### Try it:
Transcribe word for word the lines below from the line with "126.365 0) (fields_autoplaced)" through the line with "135.0979 123.7456 0)", ends included.

### Records from a data source:
=== Section Start ===

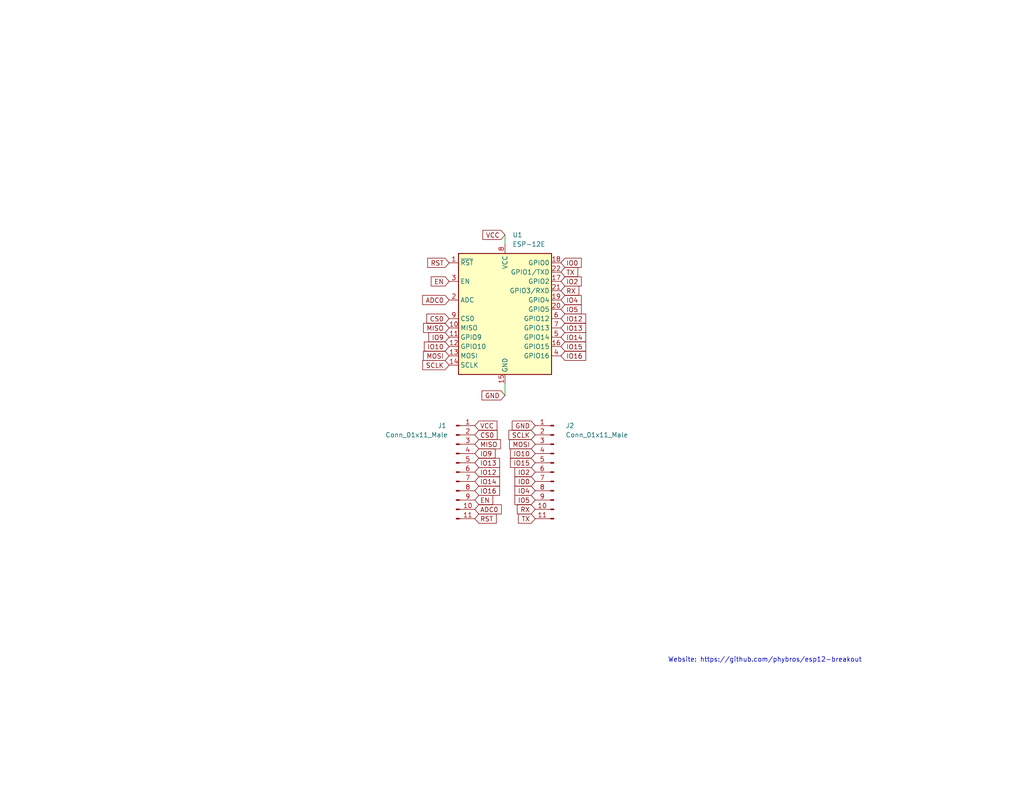
<source format=kicad_sch>
(kicad_sch (version 20211123) (generator eeschema)

  (uuid 467bce9d-2345-40ec-a003-834a8658ef79)

  (paper "USLetter")

  (title_block
    (title "ESP-12E/F Breakout Board")
    (date "2022-10-18")
    (rev "1.1")
  )

  


  (wire (pts (xy 137.795 64.135) (xy 137.795 66.675))
    (stroke (width 0) (type default) (color 0 0 0 0))
    (uuid 558dd130-eb2a-42e8-84b3-b21b8838be84)
  )
  (wire (pts (xy 137.795 104.775) (xy 137.795 107.95))
    (stroke (width 0) (type default) (color 0 0 0 0))
    (uuid e4b8e901-d103-4159-a651-e8e845587554)
  )

  (text "Website: https://github.com/phybros/esp12-breakout"
    (at 182.245 180.975 0)
    (effects (font (size 1.27 1.27)) (justify left bottom))
    (uuid 9888190f-d74e-4e6b-8e29-b9a3a4f05365)
  )

  (global_label "IO12" (shape input) (at 153.035 86.995 0) (fields_autoplaced)
    (effects (font (size 1.27 1.27)) (justify left))
    (uuid 01a32a22-06d9-4704-8d3e-5aa15175f00a)
    (property "Intersheet References" "${INTERSHEET_REFS}" (id 0) (at 159.8024 86.9156 0)
      (effects (font (size 1.27 1.27)) (justify left) hide)
    )
  )
  (global_label "IO10" (shape input) (at 146.05 123.825 180) (fields_autoplaced)
    (effects (font (size 1.27 1.27)) (justify right))
    (uuid 03f36489-7219-41b3-965a-9296f2c83d71)
    (property "Intersheet References" "${INTERSHEET_REFS}" (id 0) (at 139.2826 123.7456 0)
      (effects (font (size 1.27 1.27)) (justify right) hide)
    )
  )
  (global_label "RST" (shape input) (at 129.54 141.605 0) (fields_autoplaced)
    (effects (font (size 1.27 1.27)) (justify left))
    (uuid 042f0568-5aab-4d92-ae69-7e30f8ce9a8e)
    (property "Intersheet References" "${INTERSHEET_REFS}" (id 0) (at 135.4002 141.5256 0)
      (effects (font (size 1.27 1.27)) (justify left) hide)
    )
  )
  (global_label "VCC" (shape input) (at 137.795 64.135 180) (fields_autoplaced)
    (effects (font (size 1.27 1.27)) (justify right))
    (uuid 07928d11-226a-4bf4-86ad-c97876d49ba6)
    (property "Intersheet References" "${INTERSHEET_REFS}" (id 0) (at 131.7533 64.0556 0)
      (effects (font (size 1.27 1.27)) (justify right) hide)
    )
  )
  (global_label "IO16" (shape input) (at 153.035 97.155 0) (fields_autoplaced)
    (effects (font (size 1.27 1.27)) (justify left))
    (uuid 0b996505-53cd-4ce0-b740-1e0689972d0e)
    (property "Intersheet References" "${INTERSHEET_REFS}" (id 0) (at 159.8024 97.0756 0)
      (effects (font (size 1.27 1.27)) (justify left) hide)
    )
  )
  (global_label "IO0" (shape input) (at 153.035 71.755 0) (fields_autoplaced)
    (effects (font (size 1.27 1.27)) (justify left))
    (uuid 0c9e1c94-fe14-4895-896f-8dc283d55d5d)
    (property "Intersheet References" "${INTERSHEET_REFS}" (id 0) (at 158.5929 71.6756 0)
      (effects (font (size 1.27 1.27)) (justify left) hide)
    )
  )
  (global_label "IO14" (shape input) (at 129.54 131.445 0) (fields_autoplaced)
    (effects (font (size 1.27 1.27)) (justify left))
    (uuid 0dd3cae4-9b82-4466-8937-a0fbc7b954c8)
    (property "Intersheet References" "${INTERSHEET_REFS}" (id 0) (at 136.3074 131.3656 0)
      (effects (font (size 1.27 1.27)) (justify left) hide)
    )
  )
  (global_label "IO2" (shape input) (at 153.035 76.835 0) (fields_autoplaced)
    (effects (font (size 1.27 1.27)) (justify left))
    (uuid 1b5facd1-d671-4ea6-ab4b-198a1c8c8bf7)
    (property "Intersheet References" "${INTERSHEET_REFS}" (id 0) (at 158.5929 76.7556 0)
      (effects (font (size 1.27 1.27)) (justify left) hide)
    )
  )
  (global_label "IO14" (shape input) (at 153.035 92.075 0) (fields_autoplaced)
    (effects (font (size 1.27 1.27)) (justify left))
    (uuid 2079041e-e257-4ee9-a217-8af0c624e3f6)
    (property "Intersheet References" "${INTERSHEET_REFS}" (id 0) (at 159.8024 91.9956 0)
      (effects (font (size 1.27 1.27)) (justify left) hide)
    )
  )
  (global_label "IO15" (shape input) (at 153.035 94.615 0) (fields_autoplaced)
    (effects (font (size 1.27 1.27)) (justify left))
    (uuid 22c70708-a324-473b-980c-59674b0657e1)
    (property "Intersheet References" "${INTERSHEET_REFS}" (id 0) (at 159.8024 94.5356 0)
      (effects (font (size 1.27 1.27)) (justify left) hide)
    )
  )
  (global_label "SCLK" (shape input) (at 146.05 118.745 180) (fields_autoplaced)
    (effects (font (size 1.27 1.27)) (justify right))
    (uuid 230143e7-64b0-461b-a3da-a31eed6bda68)
    (property "Intersheet References" "${INTERSHEET_REFS}" (id 0) (at 138.8593 118.6656 0)
      (effects (font (size 1.27 1.27)) (justify right) hide)
    )
  )
  (global_label "MISO" (shape input) (at 122.555 89.535 180) (fields_autoplaced)
    (effects (font (size 1.27 1.27)) (justify right))
    (uuid 24708bd1-dc76-489a-b936-3b07e62a9fe2)
    (property "Intersheet References" "${INTERSHEET_REFS}" (id 0) (at 115.5457 89.4556 0)
      (effects (font (size 1.27 1.27)) (justify right) hide)
    )
  )
  (global_label "IO9" (shape input) (at 122.555 92.075 180) (fields_autoplaced)
    (effects (font (size 1.27 1.27)) (justify right))
    (uuid 2b9e41b8-9b0e-4fad-a538-b350e5c2f1b5)
    (property "Intersheet References" "${INTERSHEET_REFS}" (id 0) (at 116.9971 91.9956 0)
      (effects (font (size 1.27 1.27)) (justify right) hide)
    )
  )
  (global_label "IO0" (shape input) (at 146.05 131.445 180) (fields_autoplaced)
    (effects (font (size 1.27 1.27)) (justify right))
    (uuid 3d313f4b-8c95-4597-8728-4a8d08b08a2e)
    (property "Intersheet References" "${INTERSHEET_REFS}" (id 0) (at 140.4921 131.3656 0)
      (effects (font (size 1.27 1.27)) (justify right) hide)
    )
  )
  (global_label "RX" (shape input) (at 153.035 79.375 0) (fields_autoplaced)
    (effects (font (size 1.27 1.27)) (justify left))
    (uuid 491059b9-5df2-4602-b790-e8db3409942a)
    (property "Intersheet References" "${INTERSHEET_REFS}" (id 0) (at 157.9276 79.2956 0)
      (effects (font (size 1.27 1.27)) (justify left) hide)
    )
  )
  (global_label "EN" (shape input) (at 129.54 136.525 0) (fields_autoplaced)
    (effects (font (size 1.27 1.27)) (justify left))
    (uuid 498bc5b7-0bc9-4b1c-8aba-d17df0a5366c)
    (property "Intersheet References" "${INTERSHEET_REFS}" (id 0) (at 134.4326 136.4456 0)
      (effects (font (size 1.27 1.27)) (justify left) hide)
    )
  )
  (global_label "IO13" (shape input) (at 153.035 89.535 0) (fields_autoplaced)
    (effects (font (size 1.27 1.27)) (justify left))
    (uuid 5b4454e8-6fc6-46d7-87eb-f545d0027d15)
    (property "Intersheet References" "${INTERSHEET_REFS}" (id 0) (at 159.8024 89.4556 0)
      (effects (font (size 1.27 1.27)) (justify left) hide)
    )
  )
  (global_label "GND" (shape input) (at 146.05 116.205 180) (fields_autoplaced)
    (effects (font (size 1.27 1.27)) (justify right))
    (uuid 5f02cf7f-f123-4714-925d-5dd7d2346f64)
    (property "Intersheet References" "${INTERSHEET_REFS}" (id 0) (at 139.7664 116.1256 0)
      (effects (font (size 1.27 1.27)) (justify right) hide)
    )
  )
  (global_label "IO4" (shape input) (at 153.035 81.915 0) (fields_autoplaced)
    (effects (font (size 1.27 1.27)) (justify left))
    (uuid 5fd3555a-e470-48d9-bfde-bc779de88933)
    (property "Intersheet References" "${INTERSHEET_REFS}" (id 0) (at 158.5929 81.8356 0)
      (effects (font (size 1.27 1.27)) (justify left) hide)
    )
  )
  (global_label "MOSI" (shape input) (at 146.05 121.285 180) (fields_autoplaced)
    (effects (font (size 1.27 1.27)) (justify right))
    (uuid 63f49c95-daf5-4752-88ae-45464a7a54f2)
    (property "Intersheet References" "${INTERSHEET_REFS}" (id 0) (at 139.0407 121.2056 0)
      (effects (font (size 1.27 1.27)) (justify right) hide)
    )
  )
  (global_label "IO2" (shape input) (at 146.05 128.905 180) (fields_autoplaced)
    (effects (font (size 1.27 1.27)) (justify right))
    (uuid 642030c5-e2e0-4ee2-9424-23108a30d466)
    (property "Intersheet References" "${INTERSHEET_REFS}" (id 0) (at 140.4921 128.8256 0)
      (effects (font (size 1.27 1.27)) (justify right) hide)
    )
  )
  (global_label "GND" (shape input) (at 137.795 107.95 180) (fields_autoplaced)
    (effects (font (size 1.27 1.27)) (justify right))
    (uuid 668b8bcc-c4cf-4c8d-b14a-9bf9852f481e)
    (property "Intersheet References" "${INTERSHEET_REFS}" (id 0) (at 131.5114 107.8706 0)
      (effects (font (size 1.27 1.27)) (justify right) hide)
    )
  )
  (global_label "ADC0" (shape input) (at 129.54 139.065 0) (fields_autoplaced)
    (effects (font (size 1.27 1.27)) (justify left))
    (uuid 68842cbc-2f23-47e0-a9f5-2ee05e4265a7)
    (property "Intersheet References" "${INTERSHEET_REFS}" (id 0) (at 136.7912 138.9856 0)
      (effects (font (size 1.27 1.27)) (justify left) hide)
    )
  )
  (global_label "ADC0" (shape input) (at 122.555 81.915 180) (fields_autoplaced)
    (effects (font (size 1.27 1.27)) (justify right))
    (uuid 86311b5a-5a86-4a35-baff-622c7ce4fded)
    (property "Intersheet References" "${INTERSHEET_REFS}" (id 0) (at 115.3038 81.8356 0)
      (effects (font (size 1.27 1.27)) (justify right) hide)
    )
  )
  (global_label "TX" (shape input) (at 146.05 141.605 180) (fields_autoplaced)
    (effects (font (size 1.27 1.27)) (justify right))
    (uuid 883a1907-2829-49af-a289-b2fcbace582b)
    (property "Intersheet References" "${INTERSHEET_REFS}" (id 0) (at 141.4598 141.5256 0)
      (effects (font (size 1.27 1.27)) (justify right) hide)
    )
  )
  (global_label "TX" (shape input) (at 153.035 74.295 0) (fields_autoplaced)
    (effects (font (size 1.27 1.27)) (justify left))
    (uuid 993a8c98-63f2-4ea4-8ace-e0b1a624235b)
    (property "Intersheet References" "${INTERSHEET_REFS}" (id 0) (at 157.6252 74.2156 0)
      (effects (font (size 1.27 1.27)) (justify left) hide)
    )
  )
  (global_label "IO15" (shape input) (at 146.05 126.365 180) (fields_autoplaced)
    (effects (font (size 1.27 1.27)) (justify right))
    (uuid 9de9d5b0-3a3f-4b49-ad89-5d493385d362)
    (property "Intersheet References" "${INTERSHEET_REFS}" (id 0) (at 139.2826 126.2856 0)
      (effects (font (size 1.27 1.27)) (justify right) hide)
    )
  )
  (global_label "EN" (shape input) (at 122.555 76.835 180) (fields_autoplaced)
    (effects (font (size 1.27 1.27)) (justify right))
    (uuid a519296d-78b4-4b76-a520-81a2fea46381)
    (property "Intersheet References" "${INTERSHEET_REFS}" (id 0) (at 117.6624 76.7556 0)
      (effects (font (size 1.27 1.27)) (justify right) hide)
    )
  )
  (global_label "VCC" (shape input) (at 129.54 116.205 0) (fields_autoplaced)
    (effects (font (size 1.27 1.27)) (justify left))
    (uuid ad73d8e2-9636-4364-9a6e-8efc6cc9f9e9)
    (property "Intersheet References" "${INTERSHEET_REFS}" (id 0) (at 135.5817 116.1256 0)
      (effects (font (size 1.27 1.27)) (justify left) hide)
    )
  )
  (global_label "MOSI" (shape input) (at 122.555 97.155 180) (fields_autoplaced)
    (effects (font (size 1.27 1.27)) (justify right))
    (uuid ae7ee291-50ec-4213-8068-f6d07b41c925)
    (property "Intersheet References" "${INTERSHEET_REFS}" (id 0) (at 115.5457 97.0756 0)
      (effects (font (size 1.27 1.27)) (justify right) hide)
    )
  )
  (global_label "SCLK" (shape input) (at 122.555 99.695 180) (fields_autoplaced)
    (effects (font (size 1.27 1.27)) (justify right))
    (uuid b4f1fc6d-c732-4666-82f8-664f0198c020)
    (property "Intersheet References" "${INTERSHEET_REFS}" (id 0) (at 115.3643 99.6156 0)
      (effects (font (size 1.27 1.27)) (justify right) hide)
    )
  )
  (global_label "IO12" (shape input) (at 129.54 128.905 0) (fields_autoplaced)
    (effects (font (size 1.27 1.27)) (justify left))
    (uuid b88e9fad-a9d2-4e36-bda0-afd1b80e8e77)
    (property "Intersheet References" "${INTERSHEET_REFS}" (id 0) (at 136.3074 128.8256 0)
      (effects (font (size 1.27 1.27)) (justify left) hide)
    )
  )
  (global_label "CS0" (shape input) (at 129.54 118.745 0) (fields_autoplaced)
    (effects (font (size 1.27 1.27)) (justify left))
    (uuid b984ac1f-b519-49fc-b691-1fe592bfcd26)
    (property "Intersheet References" "${INTERSHEET_REFS}" (id 0) (at 135.6421 118.6656 0)
      (effects (font (size 1.27 1.27)) (justify left) hide)
    )
  )
  (global_label "IO4" (shape input) (at 146.05 133.985 180) (fields_autoplaced)
    (effects (font (size 1.27 1.27)) (justify right))
    (uuid bc676182-076e-4776-8acb-a5df89fa28a1)
    (property "Intersheet References" "${INTERSHEET_REFS}" (id 0) (at 140.4921 133.9056 0)
      (effects (font (size 1.27 1.27)) (justify right) hide)
    )
  )
  (global_label "IO5" (shape input) (at 153.035 84.455 0) (fields_autoplaced)
    (effects (font (size 1.27 1.27)) (justify left))
    (uuid c3eff79d-cdf8-48fd-a715-b87417688425)
    (property "Intersheet References" "${INTERSHEET_REFS}" (id 0) (at 158.5929 84.3756 0)
      (effects (font (size 1.27 1.27)) (justify left) hide)
    )
  )
  (global_label "CS0" (shape input) (at 122.555 86.995 180) (fields_autoplaced)
    (effects (font (size 1.27 1.27)) (justify right))
    (uuid c4a06ade-08c8-42c3-89b4-197401805ac8)
    (property "Intersheet References" "${INTERSHEET_REFS}" (id 0) (at 116.4529 86.9156 0)
      (effects (font (size 1.27 1.27)) (justify right) hide)
    )
  )
  (global_label "IO5" (shape input) (at 146.05 136.525 180) (fields_autoplaced)
    (effects (font (size 1.27 1.27)) (justify right))
    (uuid cb9b6d7f-b6a9-4d1f-adeb-0c04aa7a88b6)
    (property "Intersheet References" "${INTERSHEET_REFS}" (id 0) (at 140.4921 136.4456 0)
      (effects (font (size 1.27 1.27)) (justify right) hide)
    )
  )
  (global_label "IO13" (shape input) (at 129.54 126.365 0) (fields_autoplaced)
    (effects (font (size 1.27 1.27)) (justify left))
    (uuid cc2fce9d-4327-48e7-8bdb-b308099d80f3)
    (property "Intersheet References" "${INTERSHEET_REFS}" (id 0) (at 136.3074 126.2856 0)
      (effects (font (size 1.27 1.27)) (justify left) hide)
    )
  )
  (global_label "MISO" (shape input) (at 129.54 121.285 0) (fields_autoplaced)
    (effects (font (size 1.27 1.27)) (justify left))
    (uuid dc29c20c-0ac2-42a1-b371-4d8a0d030937)
    (property "Intersheet References" "${INTERSHEET_REFS}" (id 0) (at 136.5493 121.2056 0)
      (effects (font (size 1.27 1.27)) (justify left) hide)
    )
  )
  (global_label "IO9" (shape input) (at 129.54 123.825 0) (fields_autoplaced)
    (effects (font (size 1.27 1.27)) (justify left))
    (uuid dfba5137-b8f9-4ae9-b00e-59d6a2565f7b)
    (property "Intersheet References" "${INTERSHEET_REFS}" (id 0) (at 135.0979 123.7456 0)
      (effects (font (size 1.27 1.27)) (justify left) hide)
    )
  )
  (global_label "RST" (shape input) (at 122.555 71.755 180) (fields_autoplaced)
    (effects (font (size 1.27 1.27)) (justify right))
    (uuid dff281c9-da22-4b8a-b6bb-cbca90bdc4ba)
    (property "Intersheet References" "${INTERSHEET_REFS}" (id 0) (at 116.6948 71.6756 0)
      (effects (font (size 1.27 1.27)) (justify right) hide)
    )
  )
  (global_label "IO10" (shape input) (at 122.555 94.615 180) (fields_autoplaced)
    (effects (font (size 1.27 1.27)) (justify right))
    (uuid e029dcb4-ae6d-433b-88b0-fb210583e820)
    (property "Intersheet References" "${INTERSHEET_REFS}" (id 0) (at 115.7876 94.5356 0)
      (effects (font (size 1.27 1.27)) (justify right) hide)
    )
  )
  (global_label "IO16" (shape input) (at 129.54 133.985 0) (fields_autoplaced)
    (effects (font (size 1.27 1.27)) (justify left))
    (uuid e7d45569-5d6b-429e-b99e-5cd329fd48db)
    (property "Intersheet References" "${INTERSHEET_REFS}" (id 0) (at 136.3074 133.9056 0)
      (effects (font (size 1.27 1.27)) (justify left) hide)
    )
  )
  (global_label "RX" (shape input) (at 146.05 139.065 180) (fields_autoplaced)
    (effects (font (size 1.27 1.27)) (justify right))
    (uuid f9213c70-bbd7-4702-beaa-f4d53bbb625c)
    (property "Intersheet References" "${INTERSHEET_REFS}" (id 0) (at 141.1574 138.9856 0)
      (effects (font (size 1.27 1.27)) (justify right) hide)
    )
  )

  (symbol (lib_id "RF_Module:ESP-12E") (at 137.795 86.995 0) (unit 1)
    (in_bom yes) (on_board yes) (fields_autoplaced)
    (uuid 0d7ea53e-8144-47a3-a823-ee638dd76971)
    (property "Reference" "U1" (id 0) (at 139.8144 64.135 0)
      (effects (font (size 1.27 1.27)) (justify left))
    )
    (property "Value" "ESP-12E" (id 1) (at 139.8144 66.675 0)
      (effects (font (size 1.27 1.27)) (justify left))
    )
    (property "Footprint" "RF_Module:ESP-12E" (id 2) (at 137.795 86.995 0)
      (effects (font (size 1.27 1.27)) hide)
    )
    (property "Datasheet" "http://wiki.ai-thinker.com/_media/esp8266/esp8266_series_modules_user_manual_v1.1.pdf" (id 3) (at 128.905 84.455 0)
      (effects (font (size 1.27 1.27)) hide)
    )
    (pin "1" (uuid 93f95987-ef3f-469b-ae02-211bbfdadc50))
    (pin "10" (uuid 4b7e9ba1-8f16-4b9b-b022-7ce5be09f8d7))
    (pin "11" (uuid df13f09a-c9b0-43c4-8102-269b4c7788f2))
    (pin "12" (uuid 10066cba-6b96-470e-b0cf-e32d27d149cc))
    (pin "13" (uuid 22f7fc9d-ea0f-45e4-a3a1-8ef0f0d3537b))
    (pin "14" (uuid 2b052058-b1fd-49c8-85a4-acefaa7bb4ba))
    (pin "15" (uuid 7c6a3ac3-a138-4cb5-b001-debe69a1cba4))
    (pin "16" (uuid dc32042b-1d27-46da-ae47-676d9cf3f727))
    (pin "17" (uuid c9346238-d62f-4fd6-b019-a0b538a1e58f))
    (pin "18" (uuid ffbe0d5f-7ae2-421c-8f85-9e6cf6c0874c))
    (pin "19" (uuid 73018680-b444-4de1-aaca-4e83b11f034f))
    (pin "2" (uuid 59dd92c2-4849-4790-95d2-593e37329e1f))
    (pin "20" (uuid 7aa73366-288e-4d94-8a1a-fb2133577542))
    (pin "21" (uuid d38056db-d056-4380-838b-c65decd9c78e))
    (pin "22" (uuid 906bb2b9-99a5-4ab8-b689-ce21a3cf3db7))
    (pin "3" (uuid d2fc8cc1-5e18-4147-9d2f-459ecedfa318))
    (pin "4" (uuid cc39f625-6026-44de-aba5-d5bfee5852a9))
    (pin "5" (uuid 9bb389d8-1624-4e15-971d-5a618ce8ea95))
    (pin "6" (uuid 4cc06ce3-1dfd-49da-96cf-5e689092c93c))
    (pin "7" (uuid 0dc81d86-b984-493b-bdb9-127907aafc33))
    (pin "8" (uuid 596c289e-f712-4386-9f0c-4faaef37f291))
    (pin "9" (uuid ca1b14a4-0cc1-40d0-be81-d526ee75c4f1))
  )

  (symbol (lib_id "Connector:Conn_01x11_Male") (at 124.46 128.905 0) (unit 1)
    (in_bom yes) (on_board yes)
    (uuid 4b87ff58-a3c4-4d68-953e-8dab823be73c)
    (property "Reference" "J1" (id 0) (at 120.65 116.205 0))
    (property "Value" "Conn_01x11_Male" (id 1) (at 113.665 118.745 0))
    (property "Footprint" "Connector_PinHeader_2.54mm:PinHeader_1x11_P2.54mm_Vertical" (id 2) (at 124.46 128.905 0)
      (effects (font (size 1.27 1.27)) hide)
    )
    (property "Datasheet" "~" (id 3) (at 124.46 128.905 0)
      (effects (font (size 1.27 1.27)) hide)
    )
    (pin "1" (uuid 73aab3ac-1849-464d-8816-cbb0b94d46f0))
    (pin "10" (uuid eef3af26-67ba-4a62-9095-f7285d51d1f5))
    (pin "11" (uuid dd997b28-261f-4ea9-8f1c-43c0f96d28f6))
    (pin "2" (uuid ed44d17d-a943-4cac-9ead-e9e0c763ddde))
    (pin "3" (uuid dbea4145-dcc7-42f6-bf2b-982a13fdf55c))
    (pin "4" (uuid d5eab72f-3d9c-4d6b-8a10-d30b8d284292))
    (pin "5" (uuid 20c8eabd-7213-4779-b99d-339146739116))
    (pin "6" (uuid 0bdb6b5a-ca55-44c6-b2c3-4ddd2031237f))
    (pin "7" (uuid 9d4091c6-eca6-4510-80a1-c85607f7945f))
    (pin "8" (uuid d07cf475-6702-4379-aad3-5f80384e343e))
    (pin "9" (uuid ae4ba229-a0f6-46da-ad46-d80bfd82337d))
  )

  (symbol (lib_id "Connector:Conn_01x11_Male") (at 151.13 128.905 0) (mirror y) (unit 1)
    (in_bom yes) (on_board yes)
    (uuid a70a97d8-704e-4449-a0be-6815d733648b)
    (property "Reference" "J2" (id 0) (at 154.305 116.205 0)
      (effects (font (size 1.27 1.27)) (justify right))
    )
    (property "Value" "Conn_01x11_Male" (id 1) (at 154.305 118.745 0)
      (effects (font (size 1.27 1.27)) (justify right))
    )
    (property "Footprint" "Connector_PinHeader_2.54mm:PinHeader_1x11_P2.54mm_Vertical" (id 2) (at 151.13 128.905 0)
      (effects (font (size 1.27 1.27)) hide)
    )
    (property "Datasheet" "~" (id 3) (at 151.13 128.905 0)
      (effects (font (size 1.27 1.27)) hide)
    )
    (pin "1" (uuid 7bac256f-6994-48b1-8b4b-ab4bf6dde4c1))
    (pin "10" (uuid be287c58-561b-46fb-aa83-0af335f95a75))
    (pin "11" (uuid 04873af5-1796-4313-962b-d9160470ae55))
    (pin "2" (uuid 682e35f3-d9f3-4829-92ed-a17dae160d60))
    (pin "3" (uuid 64866c5c-a680-451b-b692-933accccb638))
    (pin "4" (uuid 99dbcf11-f171-4384-94b4-5d9d36128400))
    (pin "5" (uuid 33542237-4220-4e15-ab79-78d6468849d7))
    (pin "6" (uuid 6ff78167-a62c-424f-8e20-cf91824ac5b3))
    (pin "7" (uuid ffb0dae2-61b3-4f50-9bd0-9a5113066201))
    (pin "8" (uuid 0df4a4be-7806-49d4-a65a-d74d3ef097d6))
    (pin "9" (uuid 462ccd4d-de7f-4440-8583-a93f5e134d40))
  )

  (sheet_instances
    (path "/" (page "1"))
  )

  (symbol_instances
    (path "/4b87ff58-a3c4-4d68-953e-8dab823be73c"
      (reference "J1") (unit 1) (value "Conn_01x11_Male") (footprint "Connector_PinHeader_2.54mm:PinHeader_1x11_P2.54mm_Vertical")
    )
    (path "/a70a97d8-704e-4449-a0be-6815d733648b"
      (reference "J2") (unit 1) (value "Conn_01x11_Male") (footprint "Connector_PinHeader_2.54mm:PinHeader_1x11_P2.54mm_Vertical")
    )
    (path "/0d7ea53e-8144-47a3-a823-ee638dd76971"
      (reference "U1") (unit 1) (value "ESP-12E") (footprint "RF_Module:ESP-12E")
    )
  )
)

</source>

=== Section End ===

### Response box:
  (global_label "IO13" (shape input) (at 129.54 126.365 0) (fields_autoplaced)
    (effects (font (size 1.27 1.27)) (justify left))
    (uuid cc2fce9d-4327-48e7-8bdb-b308099d80f3)
    (property "Intersheet References" "${INTERSHEET_REFS}" (id 0) (at 136.3074 126.2856 0)
      (effects (font (size 1.27 1.27)) (justify left) hide)
    )
  )
  (global_label "MISO" (shape input) (at 129.54 121.285 0) (fields_autoplaced)
    (effects (font (size 1.27 1.27)) (justify left))
    (uuid dc29c20c-0ac2-42a1-b371-4d8a0d030937)
    (property "Intersheet References" "${INTERSHEET_REFS}" (id 0) (at 136.5493 121.2056 0)
      (effects (font (size 1.27 1.27)) (justify left) hide)
    )
  )
  (global_label "IO9" (shape input) (at 129.54 123.825 0) (fields_autoplaced)
    (effects (font (size 1.27 1.27)) (justify left))
    (uuid dfba5137-b8f9-4ae9-b00e-59d6a2565f7b)
    (property "Intersheet References" "${INTERSHEET_REFS}" (id 0) (at 135.0979 123.7456 0)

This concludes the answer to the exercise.